Costumer Daks Chaya says when she was younger, telling people she wanted to be an artist sometimes led to less-than-supportive comments.
“‘Oh, art degree, you’ll be flipping burgers,’” she says she heard.
Instead, for the past five years, Chaya has made a living with her artistic credentials and talent, aging and dying clothes to dress actors playing bedraggled zombies on television shows.
But now Chaya is facing a future where a show like “Fear the Walking Dead” — one of her recent credits — won’t need a zombie-rag creator. Why bother if the show can simply use generative artificial intelligence (AI) to create digital replicas of all the background actors playing the undead? Digital replicas don’t need new costumes.
“I've got this respectable job now, with an art degree,” says Chaya. “But now you're trying to take that away.”
Chaya and her costumer colleagues, plus many other other workers such as lighting technicians and animators, are considering how generative AI could help or hurt their careers as striking workers, actors, and the studios continue debating the technology. Whatever deal the WGA and SAG-AFTRA reach with studios on AI could shape the direction for the rest of Hollywood, affecting the jobs of thousands of workers who are not currently negotiating about the issue.
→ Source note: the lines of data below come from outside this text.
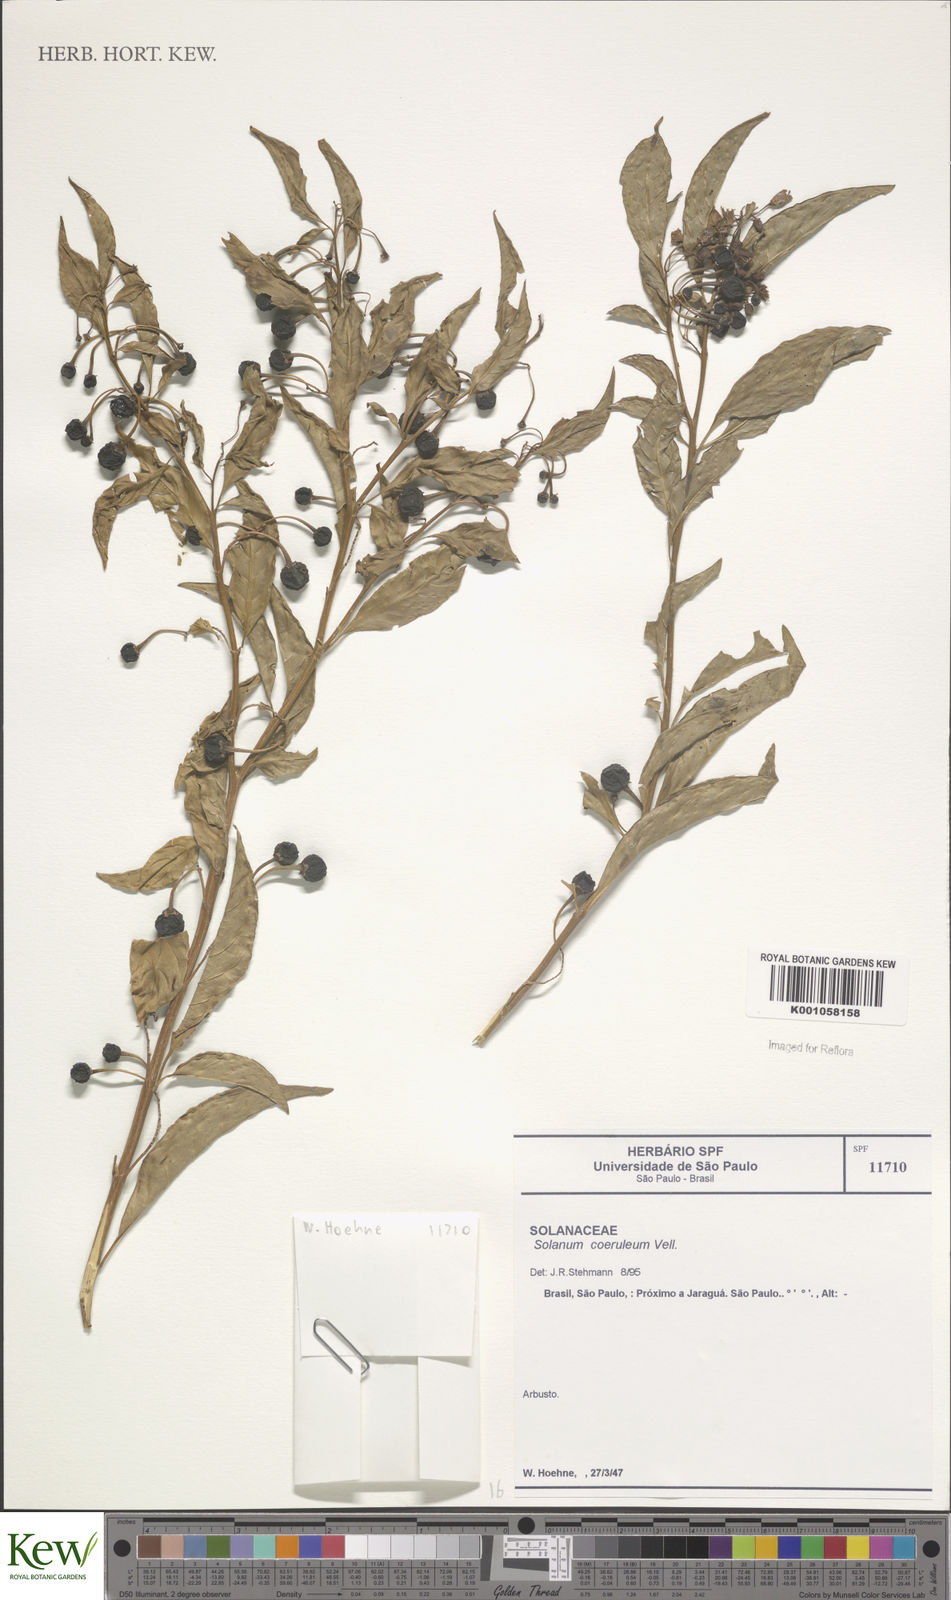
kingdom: Plantae
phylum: Tracheophyta
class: Magnoliopsida
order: Solanales
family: Solanaceae
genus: Solanum
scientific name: Solanum cyanocarphium
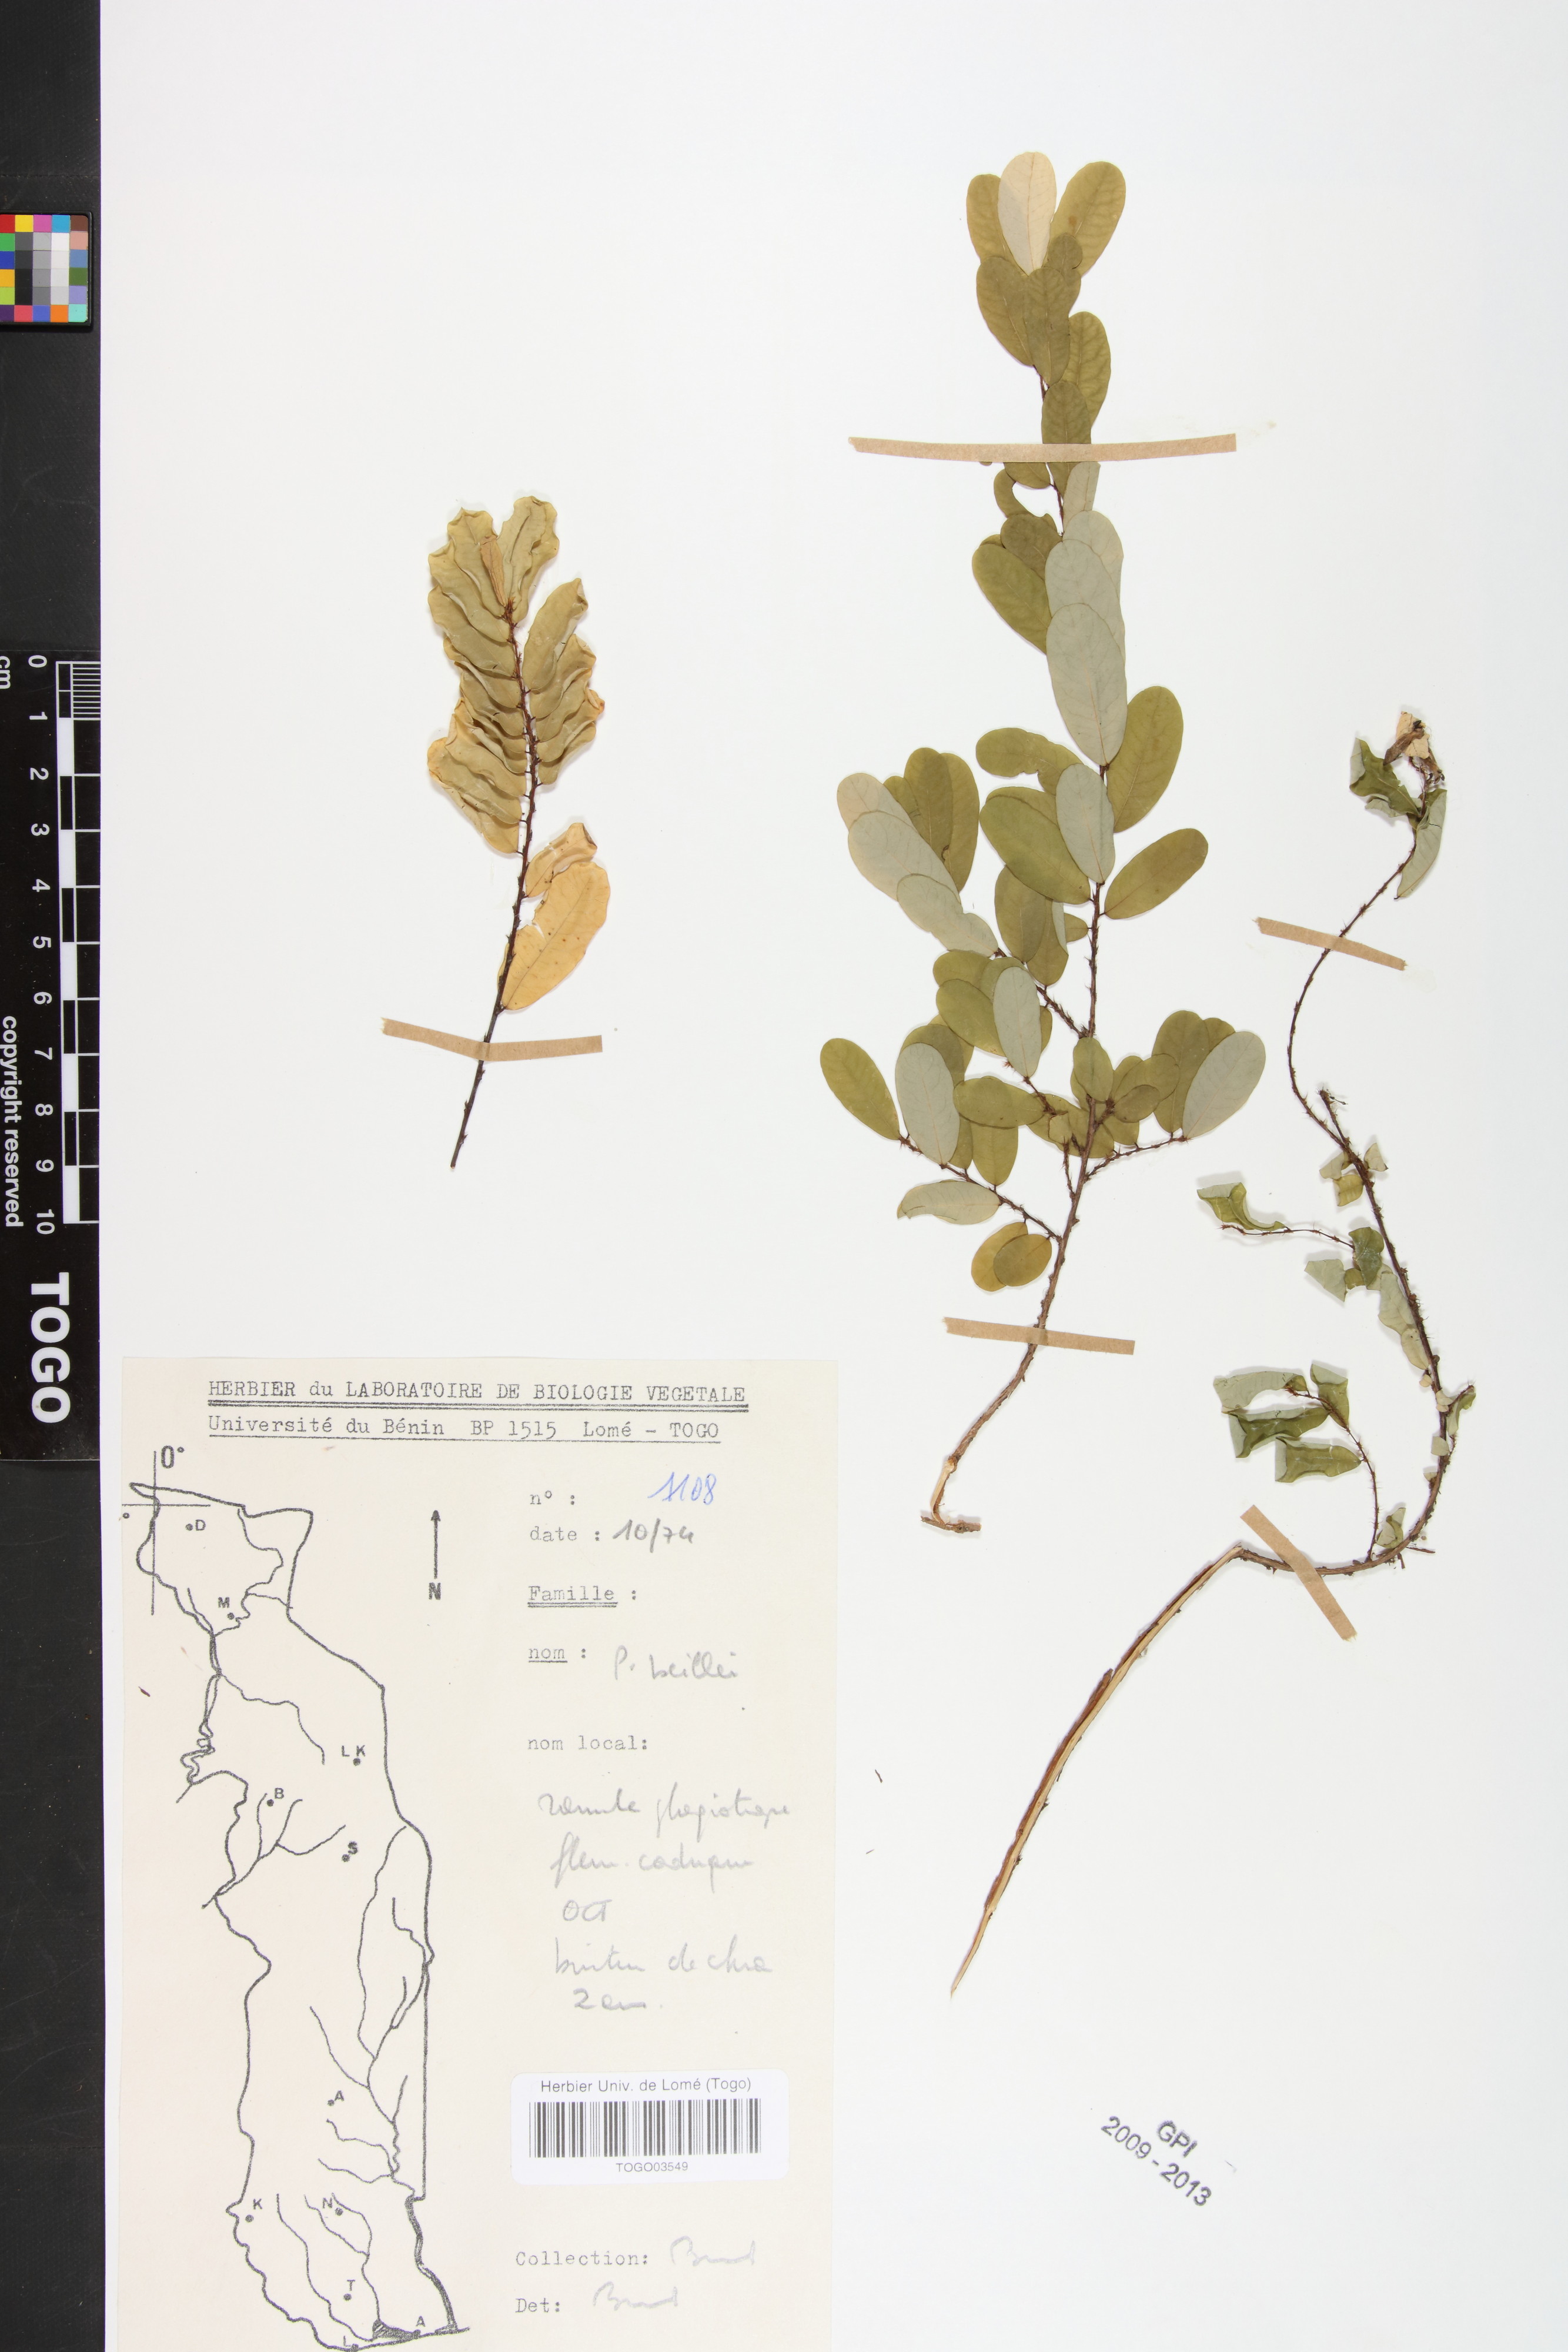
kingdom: Plantae
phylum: Tracheophyta
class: Magnoliopsida
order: Malpighiales
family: Phyllanthaceae
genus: Phyllanthus
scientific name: Phyllanthus welwitschianus
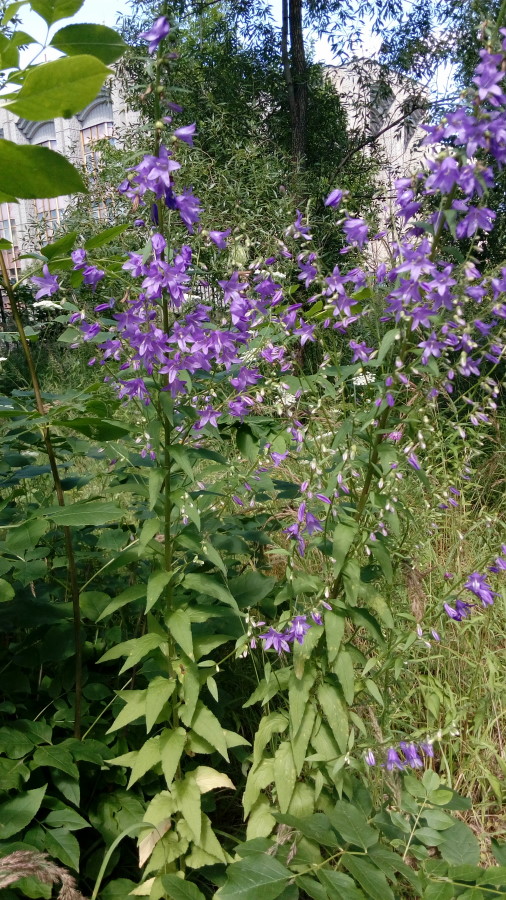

The background actors Chaya works with are considered the most vulnerable to AI. SAG-AFTRA claims the studios want to pay actors a low daily rate to take scans of them for future use, something the studios dispute. Some actors say they have already been scanned on set. Fewer background actors on sets means fewer costume, hair, and makeup artists are needed, as well as less catering and less management for fewer actors.
Crew members like Chaya don’t need to worry about their jobs disappearing overnight, says Charlie Fink, a professor at Chapman University’s Dodge College of Film and Media Arts who writes about Hollywood and emerging technology for Forbes. Fink expects these changes and more could happen gradually over the next decade in Hollywood.
In the long run, “I don't know that there will be less work,” says Fink. “But there will be work that requires new skills.”
The workforce has already adapted to significant technological changes in Hollywood, Fink points out.
For instance, computer-generated imagery has already replaced actors in most large crowd scenes. The “Star Wars” spin-off “The Mandalorian” used virtual sets instead of green screens. Filmmakers are already creating AI-generated films.
Fink expects artists will use the technology to have total control over their vision. “[AI] has transformative potential, and you can fear it, but don't sit out,” says Fink. “And don't deny yourself the benefits of it.”
Ryan Morgan, a lighting console programmer, is taking that advice and looking for ways AI can keep his skills relevant. The LED virtual backdrops used on “The Mandalorian” “made my life easier,” says Morgan, an electrician on the show. “But it also shows you that my job is replaceable.” He’s learning to use generative AI during pre-production to create models of set lighting instead of hand-drawn diagrams.
As the WGA and SAG-AFTRA strike negotiations have stalled partly on the issue of AI, other industry unions are preparing to negotiate over it when their contracts are up.
The International Alliance of Theatrical Stage Employees (IATSE), the union representing workers like Morgan and Chaya, created a commission on AI in May, which released a set of core principles for proactively approaching the challenges and opportunities presented by the technology. The union also joined other labor representatives at the White House in July for a listening session about the implications for the workforce.
The Animation Guild also created a task force to address AI, which is already in use in that corner of the industry.
In January, Netflix distributed “Dog and Boy,” an animated short produced in Japan that used AI-generated background art. Then Disney released the Marvel TV show “Secret Invasion” in June, which included AI-generated opening credits.
Animators and visual effects artists expressed their disappointment and raised concerns about both programs. Those examples sent a chilling effect through the industry, says Sharifa McCauley, a member of the Animation Guild’s AI task force and production coordinator on the show “Lower Decks.” McCauley also says she’s worried AI-driven programs could replace the need for her scheduling and project management duties, but is hoping for the best.
“There's always change, and it does suck. I know that's not very eloquent, but it does suck,” she says. “But I roll with the punches, and I know that it's going to be okay in the end because it's been a hot union summer, and workers are standing up for themselves.”